Des réveils nocturnes perturbateurs
Les requérants dénoncent également des réveils nocturnes réguliers, parfois toutes les heures, pour des contrôles de sécurité. Ces interruptions du sommeil, selon eux, nuisent à leur santé mentale et physique. "On n'a plus de vie nocturne normale, on vit dans un état de stress permanent", explique un autre prisonnier.
Des parloirs refusés ou limités
Autre motif de plainte : l'accès aux parloirs. Plusieurs détenus se voient refuser des visites de leurs proches sans explication claire, ou avec des restrictions drastiques (durée réduite, vitre de séparation). L'un d'eux affirme n'avoir pas vu sa femme depuis six mois. "C'est une double peine, on nous coupe de nos liens familiaux", déplore-t-il.

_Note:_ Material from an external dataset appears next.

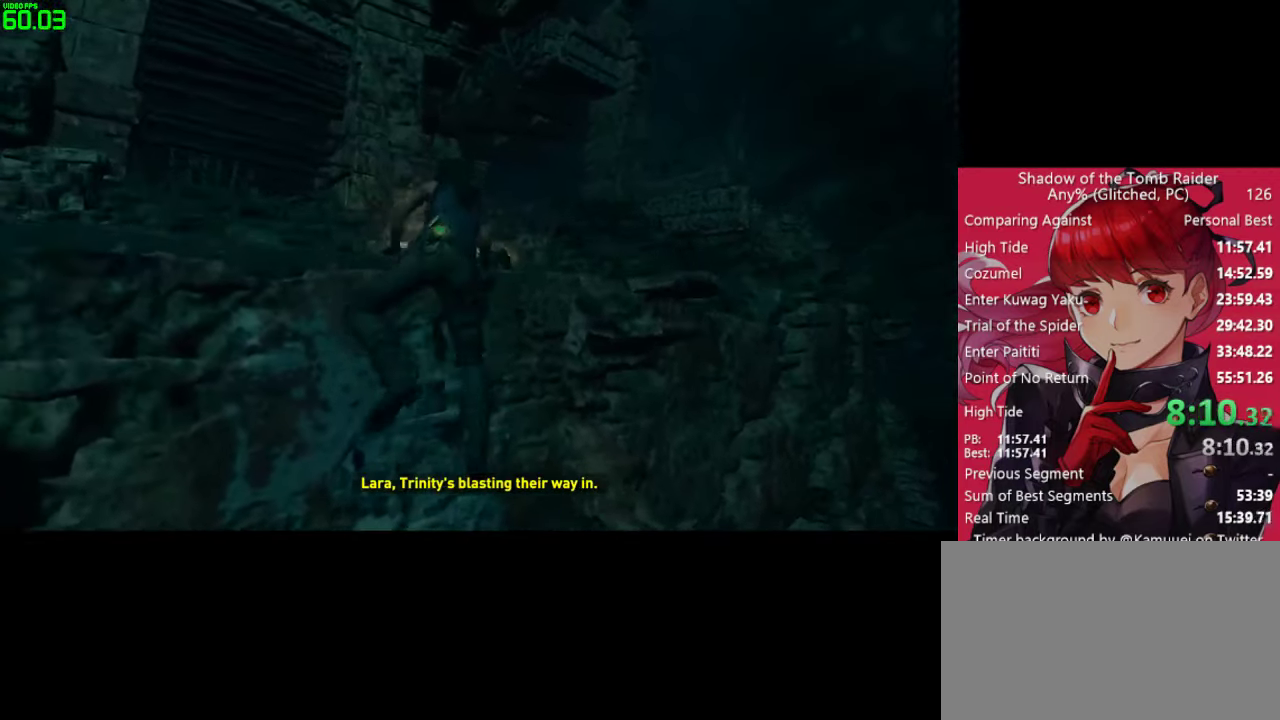
{"keys": ["w"], "mouse": [], "mouse_move": "right", "events": [[33, "space", "down"], [133, "space", "up"], [216, "space", "down"], [266, "space", "up"]]}
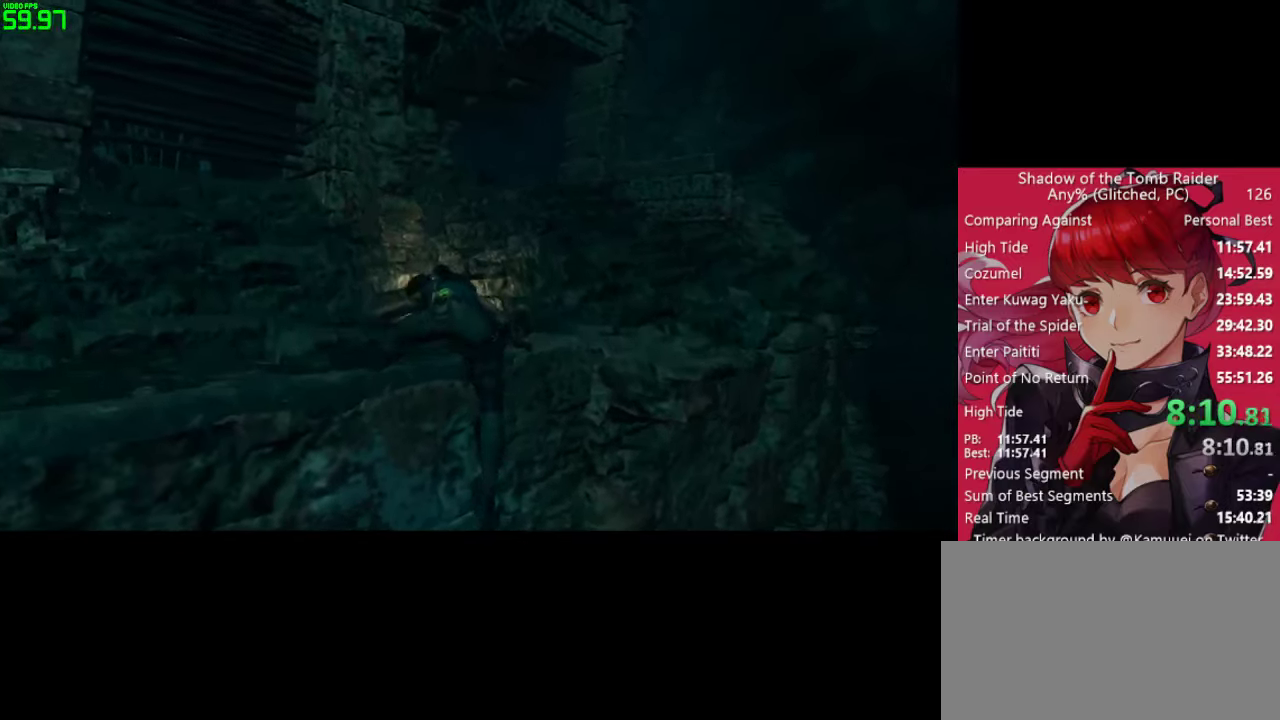
{"keys": ["w"], "mouse": [], "mouse_move": "still", "events": [[383, "space", "down"], [416, "space", "up"]]}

Une action en justice pour faire respecter les droits
Les avocats des détenus ont déposé un recours devant le tribunal administratif de Caen, invoquant la violation de l'article 3 de la Convention européenne des droits de l'homme (interdiction des traitements inhumains et dégradants). Ils demandent la cessation immédiate de ces pratiques et des dommages et intérêts. L'administration pénitentiaire, de son côté, justifie ces mesures par la nécessité de maintenir la sécurité dans un établissement classé "haute sécurité", accueillant des détenus radicalisés ou dangereux.
Un précédent jurisprudentiel
Cette affaire rappelle d'autres décisions de justice récentes. En 2023, le Conseil d'État avait condamné l'administration pour des fouilles abusives dans une autre prison. Les avocats espèrent que cette nouvelle action contribuera à faire évoluer les pratiques. "La sécurité ne doit pas justifier n'importe quelle atteinte à la dignité", conclut Me Dupont, avocat de l'un des plaignants.